Using the listing below, work out how many lines carry the word "equipment", and state nothing but that number.

____

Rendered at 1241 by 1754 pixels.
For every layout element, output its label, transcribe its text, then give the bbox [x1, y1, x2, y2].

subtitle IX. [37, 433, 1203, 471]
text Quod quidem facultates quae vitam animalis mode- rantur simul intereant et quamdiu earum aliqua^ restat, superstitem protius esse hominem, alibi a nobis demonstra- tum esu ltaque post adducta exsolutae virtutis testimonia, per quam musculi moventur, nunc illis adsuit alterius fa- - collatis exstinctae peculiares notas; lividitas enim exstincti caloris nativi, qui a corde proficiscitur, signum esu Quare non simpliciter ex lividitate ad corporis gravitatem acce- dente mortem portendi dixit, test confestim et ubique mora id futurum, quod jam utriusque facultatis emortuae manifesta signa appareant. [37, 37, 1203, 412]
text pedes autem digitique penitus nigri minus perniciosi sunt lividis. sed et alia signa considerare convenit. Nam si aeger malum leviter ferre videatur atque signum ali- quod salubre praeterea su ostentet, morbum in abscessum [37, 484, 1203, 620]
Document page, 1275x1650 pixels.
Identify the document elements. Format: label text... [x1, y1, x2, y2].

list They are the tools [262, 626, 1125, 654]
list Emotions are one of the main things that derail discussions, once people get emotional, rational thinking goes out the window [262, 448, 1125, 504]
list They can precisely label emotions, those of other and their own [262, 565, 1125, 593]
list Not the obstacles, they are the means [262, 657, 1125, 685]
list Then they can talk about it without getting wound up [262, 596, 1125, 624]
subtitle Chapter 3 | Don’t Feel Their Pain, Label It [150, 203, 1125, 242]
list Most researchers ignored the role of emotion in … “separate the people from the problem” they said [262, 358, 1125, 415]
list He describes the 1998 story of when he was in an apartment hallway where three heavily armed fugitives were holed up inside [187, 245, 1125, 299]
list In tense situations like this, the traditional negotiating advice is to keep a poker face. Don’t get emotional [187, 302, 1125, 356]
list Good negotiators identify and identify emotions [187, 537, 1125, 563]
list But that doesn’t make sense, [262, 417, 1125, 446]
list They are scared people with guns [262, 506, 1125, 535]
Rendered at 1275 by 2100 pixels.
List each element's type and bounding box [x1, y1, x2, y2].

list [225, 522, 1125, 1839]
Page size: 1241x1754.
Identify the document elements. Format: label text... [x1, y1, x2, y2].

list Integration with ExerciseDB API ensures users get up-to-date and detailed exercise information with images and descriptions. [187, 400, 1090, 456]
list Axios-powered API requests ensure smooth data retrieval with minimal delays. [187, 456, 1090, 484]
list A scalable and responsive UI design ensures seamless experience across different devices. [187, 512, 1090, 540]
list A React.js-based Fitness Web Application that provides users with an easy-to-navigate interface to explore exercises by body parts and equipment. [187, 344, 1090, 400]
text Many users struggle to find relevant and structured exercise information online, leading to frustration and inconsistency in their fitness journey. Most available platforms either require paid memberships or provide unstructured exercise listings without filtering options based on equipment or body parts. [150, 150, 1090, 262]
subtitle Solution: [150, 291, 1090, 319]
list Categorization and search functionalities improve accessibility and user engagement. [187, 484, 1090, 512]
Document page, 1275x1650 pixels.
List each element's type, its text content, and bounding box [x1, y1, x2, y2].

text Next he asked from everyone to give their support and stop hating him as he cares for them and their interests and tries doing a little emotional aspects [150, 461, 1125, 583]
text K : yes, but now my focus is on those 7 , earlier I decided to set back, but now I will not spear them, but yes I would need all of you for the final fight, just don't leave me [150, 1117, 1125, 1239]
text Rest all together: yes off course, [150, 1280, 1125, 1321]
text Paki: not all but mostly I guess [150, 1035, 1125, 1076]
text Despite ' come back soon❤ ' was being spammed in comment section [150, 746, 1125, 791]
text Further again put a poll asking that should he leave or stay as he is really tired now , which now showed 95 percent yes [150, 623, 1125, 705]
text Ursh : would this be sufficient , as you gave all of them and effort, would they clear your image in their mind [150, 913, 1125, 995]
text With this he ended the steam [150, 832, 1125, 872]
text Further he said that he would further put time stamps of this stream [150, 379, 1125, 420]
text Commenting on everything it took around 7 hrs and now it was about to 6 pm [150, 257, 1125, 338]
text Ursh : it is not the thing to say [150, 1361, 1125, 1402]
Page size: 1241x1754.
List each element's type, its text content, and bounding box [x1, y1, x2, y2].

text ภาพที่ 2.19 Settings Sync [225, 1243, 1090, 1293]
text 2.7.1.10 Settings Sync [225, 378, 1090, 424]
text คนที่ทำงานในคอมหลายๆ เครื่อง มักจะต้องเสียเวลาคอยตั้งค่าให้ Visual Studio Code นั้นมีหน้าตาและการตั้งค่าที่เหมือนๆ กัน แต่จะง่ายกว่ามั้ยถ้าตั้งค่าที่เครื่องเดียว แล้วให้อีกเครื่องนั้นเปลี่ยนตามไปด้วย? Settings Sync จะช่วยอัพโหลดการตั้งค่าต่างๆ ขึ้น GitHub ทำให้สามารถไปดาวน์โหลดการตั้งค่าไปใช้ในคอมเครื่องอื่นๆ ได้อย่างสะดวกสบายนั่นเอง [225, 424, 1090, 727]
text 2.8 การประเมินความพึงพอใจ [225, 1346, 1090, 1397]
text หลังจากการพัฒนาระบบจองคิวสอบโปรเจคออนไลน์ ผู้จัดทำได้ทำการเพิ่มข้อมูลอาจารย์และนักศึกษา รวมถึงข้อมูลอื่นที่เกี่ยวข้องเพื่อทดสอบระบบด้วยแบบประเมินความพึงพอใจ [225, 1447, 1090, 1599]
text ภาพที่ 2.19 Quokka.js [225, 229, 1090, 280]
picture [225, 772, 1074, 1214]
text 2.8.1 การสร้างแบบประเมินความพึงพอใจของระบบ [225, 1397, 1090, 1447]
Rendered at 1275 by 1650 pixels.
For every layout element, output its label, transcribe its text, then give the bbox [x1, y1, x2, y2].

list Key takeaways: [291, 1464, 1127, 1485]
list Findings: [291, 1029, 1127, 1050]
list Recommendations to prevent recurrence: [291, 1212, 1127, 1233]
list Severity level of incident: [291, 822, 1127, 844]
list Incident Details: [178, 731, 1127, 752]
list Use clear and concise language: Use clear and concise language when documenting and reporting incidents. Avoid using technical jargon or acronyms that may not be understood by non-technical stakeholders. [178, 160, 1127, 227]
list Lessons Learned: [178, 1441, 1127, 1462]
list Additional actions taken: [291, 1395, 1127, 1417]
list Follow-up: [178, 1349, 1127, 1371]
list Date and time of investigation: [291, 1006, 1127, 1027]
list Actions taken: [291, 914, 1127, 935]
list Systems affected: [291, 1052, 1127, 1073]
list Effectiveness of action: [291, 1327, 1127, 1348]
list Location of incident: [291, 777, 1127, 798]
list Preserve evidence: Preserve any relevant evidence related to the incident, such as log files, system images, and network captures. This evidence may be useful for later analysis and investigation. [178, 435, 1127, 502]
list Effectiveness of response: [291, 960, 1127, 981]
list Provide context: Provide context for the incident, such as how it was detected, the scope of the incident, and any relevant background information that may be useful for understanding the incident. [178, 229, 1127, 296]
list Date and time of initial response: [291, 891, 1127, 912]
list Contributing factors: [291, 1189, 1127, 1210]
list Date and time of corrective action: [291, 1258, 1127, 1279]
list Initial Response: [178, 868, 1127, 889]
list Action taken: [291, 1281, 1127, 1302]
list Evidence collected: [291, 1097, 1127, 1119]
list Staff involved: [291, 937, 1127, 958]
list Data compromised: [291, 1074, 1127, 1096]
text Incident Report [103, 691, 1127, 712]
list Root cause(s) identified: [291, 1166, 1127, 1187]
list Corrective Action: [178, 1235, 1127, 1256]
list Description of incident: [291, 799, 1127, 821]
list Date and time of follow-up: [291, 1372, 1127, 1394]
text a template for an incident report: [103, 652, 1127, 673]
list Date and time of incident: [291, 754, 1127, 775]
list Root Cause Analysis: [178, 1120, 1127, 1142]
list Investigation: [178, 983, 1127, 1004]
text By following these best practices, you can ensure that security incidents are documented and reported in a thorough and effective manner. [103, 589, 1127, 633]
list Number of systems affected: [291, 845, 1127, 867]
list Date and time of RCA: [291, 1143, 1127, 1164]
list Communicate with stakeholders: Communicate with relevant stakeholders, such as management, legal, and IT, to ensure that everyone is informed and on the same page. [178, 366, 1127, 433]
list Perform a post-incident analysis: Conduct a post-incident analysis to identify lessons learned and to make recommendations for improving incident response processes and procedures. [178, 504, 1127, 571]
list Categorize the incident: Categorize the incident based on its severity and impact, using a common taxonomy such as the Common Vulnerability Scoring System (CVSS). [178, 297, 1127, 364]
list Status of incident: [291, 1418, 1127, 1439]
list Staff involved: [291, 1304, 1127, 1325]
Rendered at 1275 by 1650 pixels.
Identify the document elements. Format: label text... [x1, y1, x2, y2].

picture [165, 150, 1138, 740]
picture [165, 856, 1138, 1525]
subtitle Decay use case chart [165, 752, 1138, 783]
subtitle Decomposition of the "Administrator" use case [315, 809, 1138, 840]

____

§ Problem solution:
2